[Opening Data provided section]

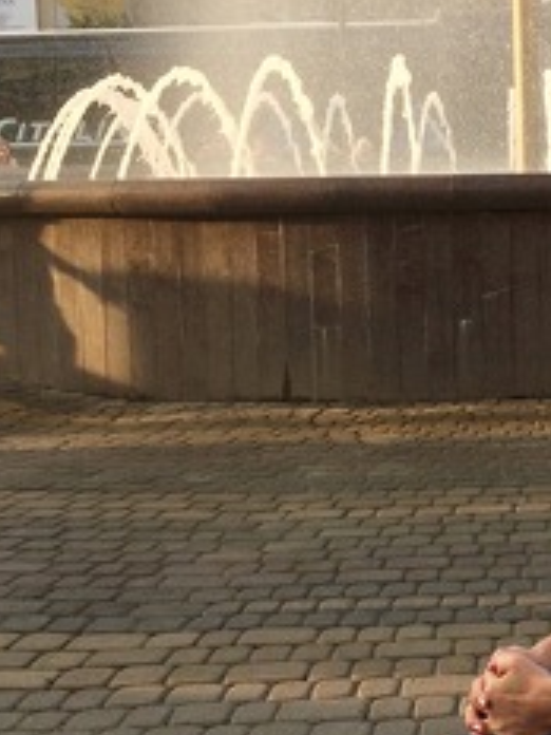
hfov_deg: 18.7
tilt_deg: -6.9
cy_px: 288
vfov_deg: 25.9
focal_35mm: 75
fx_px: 1592
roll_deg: +1.1
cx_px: 633
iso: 32
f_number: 2.2
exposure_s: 1/414
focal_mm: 4.15
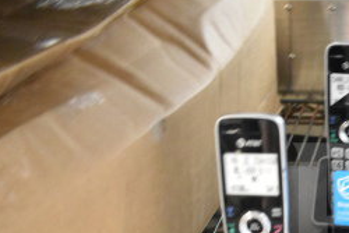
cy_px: 253
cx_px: 417
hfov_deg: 27.0
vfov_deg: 19.8
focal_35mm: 66
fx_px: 640
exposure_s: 1/30
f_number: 3.5
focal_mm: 18
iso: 7200
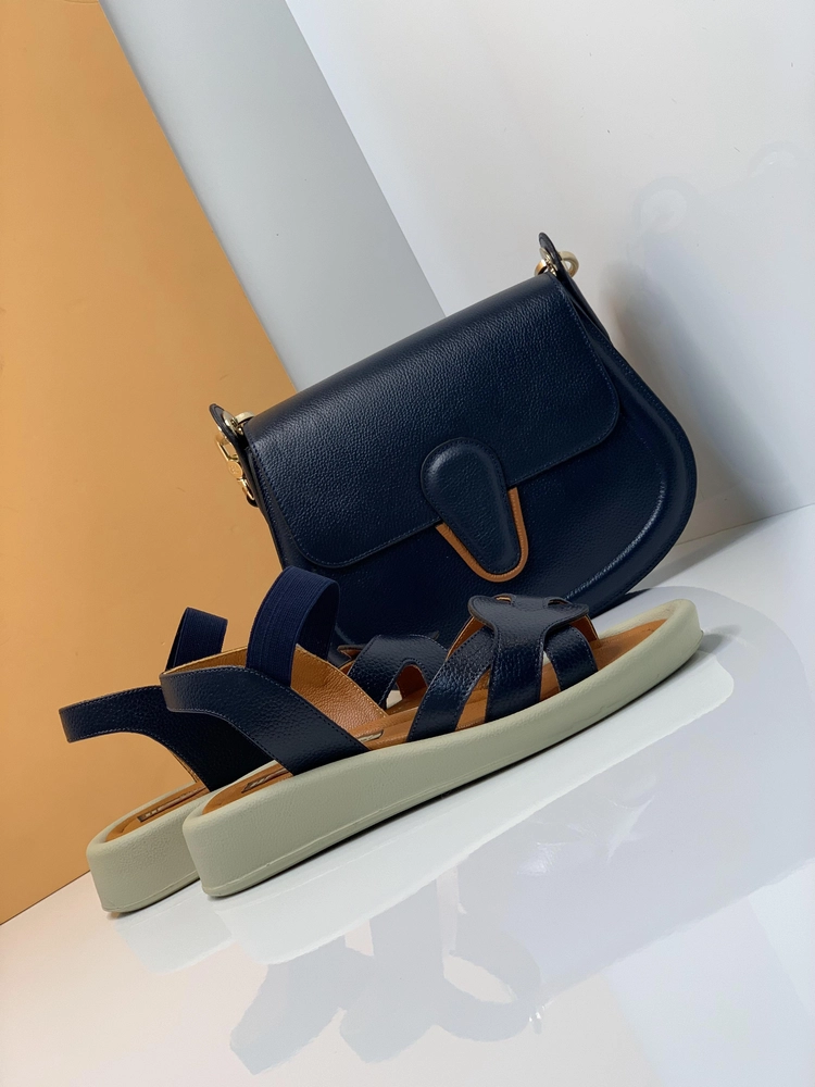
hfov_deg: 28.0
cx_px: 408
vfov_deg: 36.8
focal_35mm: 52
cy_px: 544
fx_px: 1632
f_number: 2.4
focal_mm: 6
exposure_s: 1/100
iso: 40
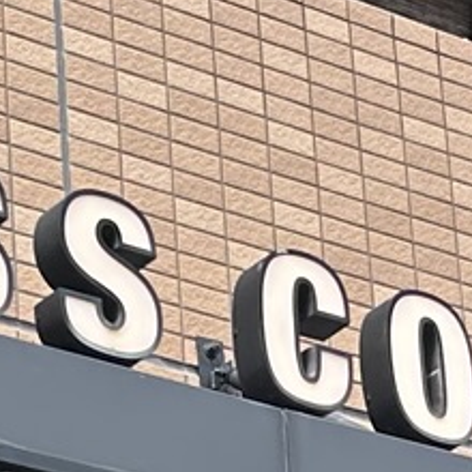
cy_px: 710
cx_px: 378
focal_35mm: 209
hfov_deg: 8.4
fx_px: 3224
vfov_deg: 8.2
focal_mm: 5.7
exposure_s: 1/909
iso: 50
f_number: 1.5
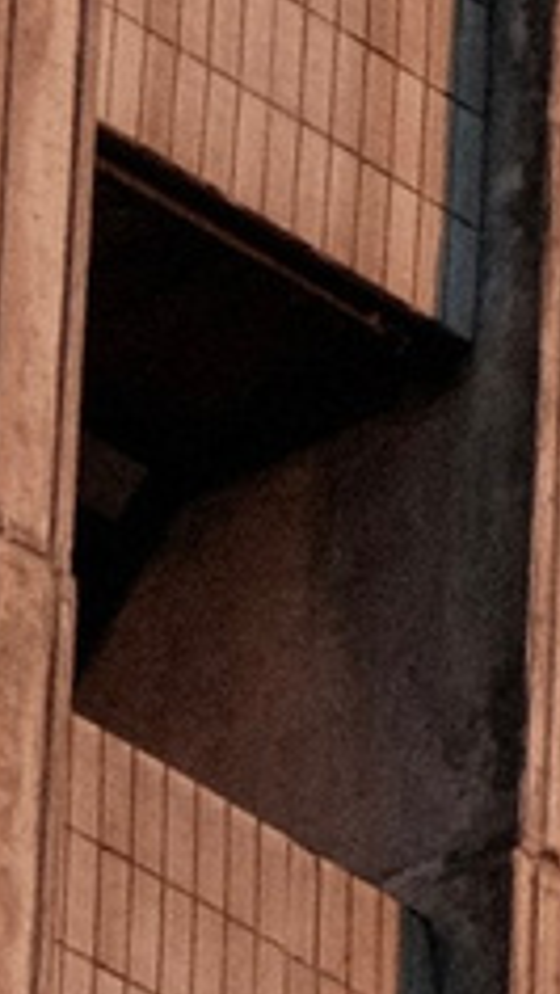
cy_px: -221
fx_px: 22485
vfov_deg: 2.5
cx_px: 3217
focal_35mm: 853
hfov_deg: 1.4
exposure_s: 1/1300
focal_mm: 50
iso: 640
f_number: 2.8
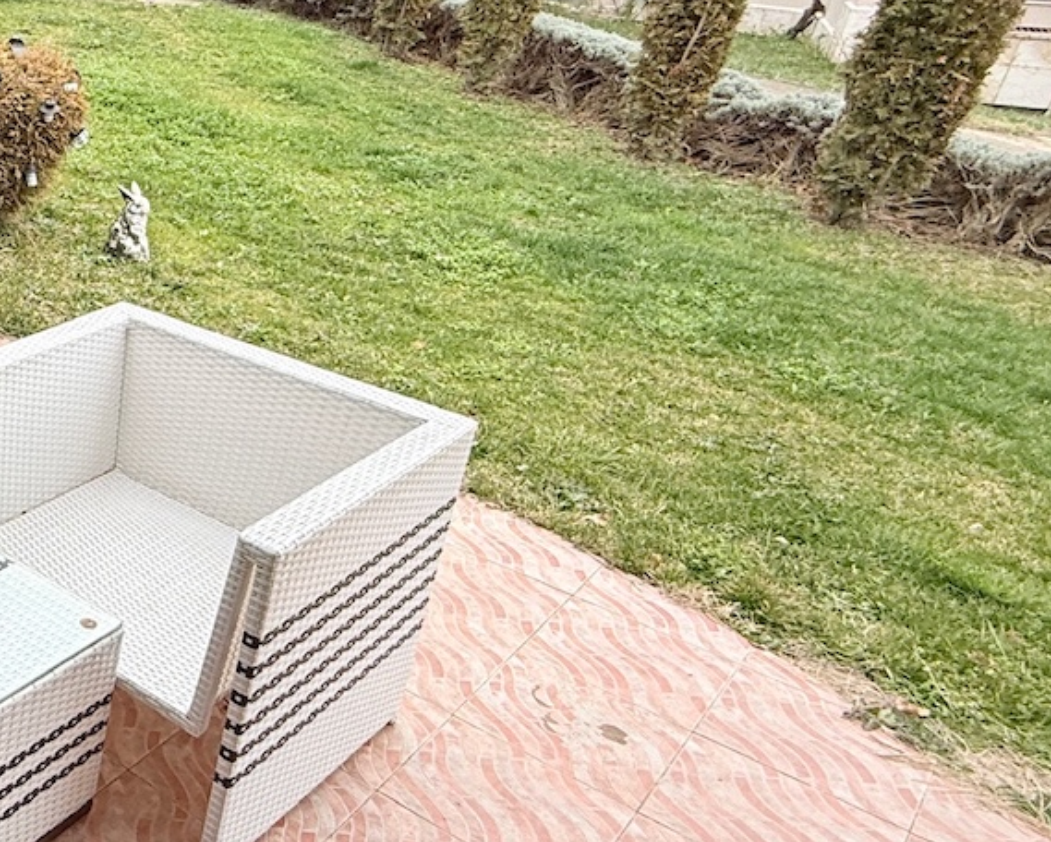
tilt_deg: -22.0
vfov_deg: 41.1
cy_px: 352
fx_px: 1121
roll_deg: +1.2
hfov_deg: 38.3
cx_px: -188
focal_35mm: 36
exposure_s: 1/205
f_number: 2.2
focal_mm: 2.22
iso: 50
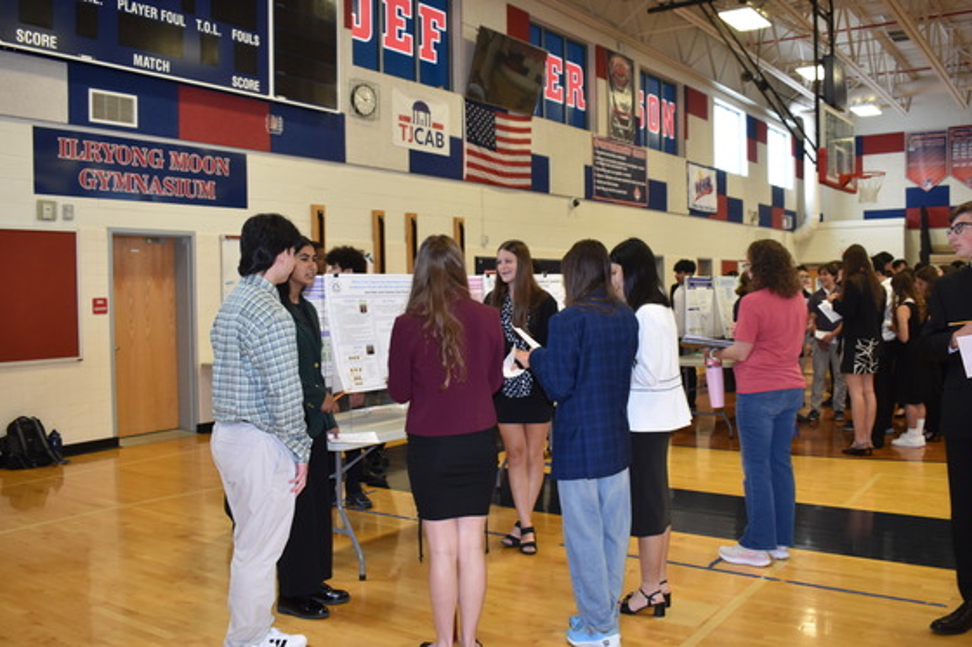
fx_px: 850
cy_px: 324
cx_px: 486
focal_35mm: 32
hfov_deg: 59.5
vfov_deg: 41.7
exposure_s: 1/100
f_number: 5
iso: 800
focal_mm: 21
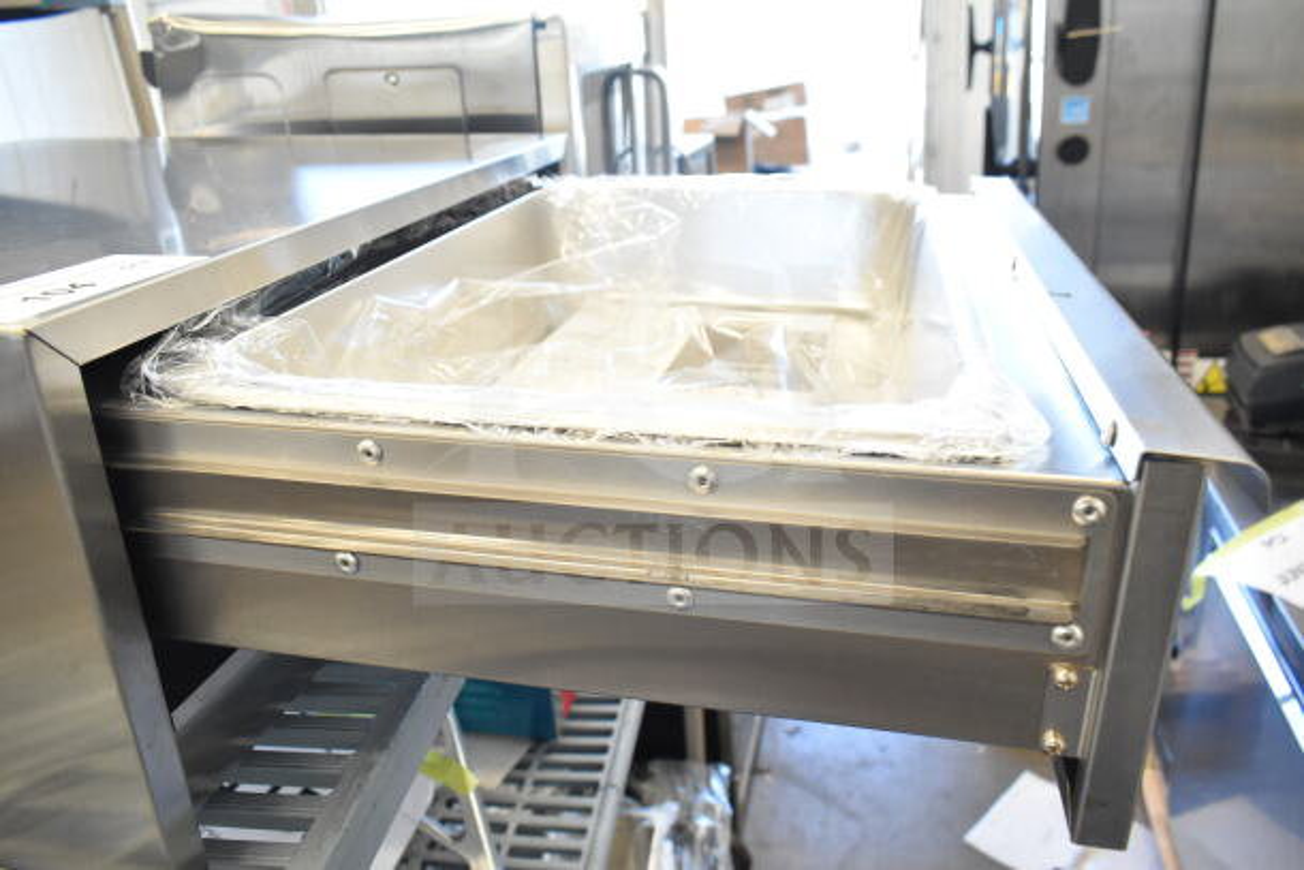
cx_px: 652
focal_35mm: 27
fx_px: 978
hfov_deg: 67.4
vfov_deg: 48.0
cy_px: 435
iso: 1600
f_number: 5
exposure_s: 1/100
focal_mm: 18
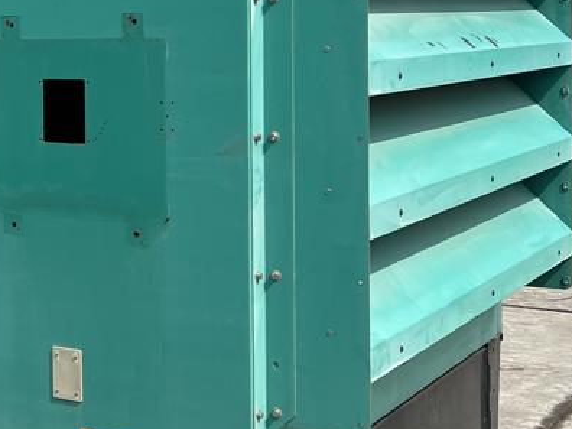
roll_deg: -1.8
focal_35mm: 84
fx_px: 1388
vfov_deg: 17.3
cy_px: 53
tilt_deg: -2.2
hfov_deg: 21.1
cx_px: -181
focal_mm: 5.7
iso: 50
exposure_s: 1/4444
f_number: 1.5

[Closing Data provided section]

• What the task requires: Output, exactly and only: the line containing "cx_px: 3217", the last line of the listing above, and every line in between. Leave the pictures out.

• Exercise response:
cx_px: 3217
focal_35mm: 853
hfov_deg: 1.4
exposure_s: 1/1300
focal_mm: 50
iso: 640
f_number: 2.8
tilt_deg: -22.0
vfov_deg: 41.1
cy_px: 352
fx_px: 1121
roll_deg: +1.2
hfov_deg: 38.3
cx_px: -188
focal_35mm: 36
exposure_s: 1/205
f_number: 2.2
focal_mm: 2.22
iso: 50
fx_px: 850
cy_px: 324
cx_px: 486
focal_35mm: 32
hfov_deg: 59.5
vfov_deg: 41.7
exposure_s: 1/100
f_number: 5
iso: 800
focal_mm: 21
cx_px: 652
focal_35mm: 27
fx_px: 978
hfov_deg: 67.4
vfov_deg: 48.0
cy_px: 435
iso: 1600
f_number: 5
exposure_s: 1/100
focal_mm: 18
roll_deg: -1.8
focal_35mm: 84
fx_px: 1388
vfov_deg: 17.3
cy_px: 53
tilt_deg: -2.2
hfov_deg: 21.1
cx_px: -181
focal_mm: 5.7
iso: 50
exposure_s: 1/4444
f_number: 1.5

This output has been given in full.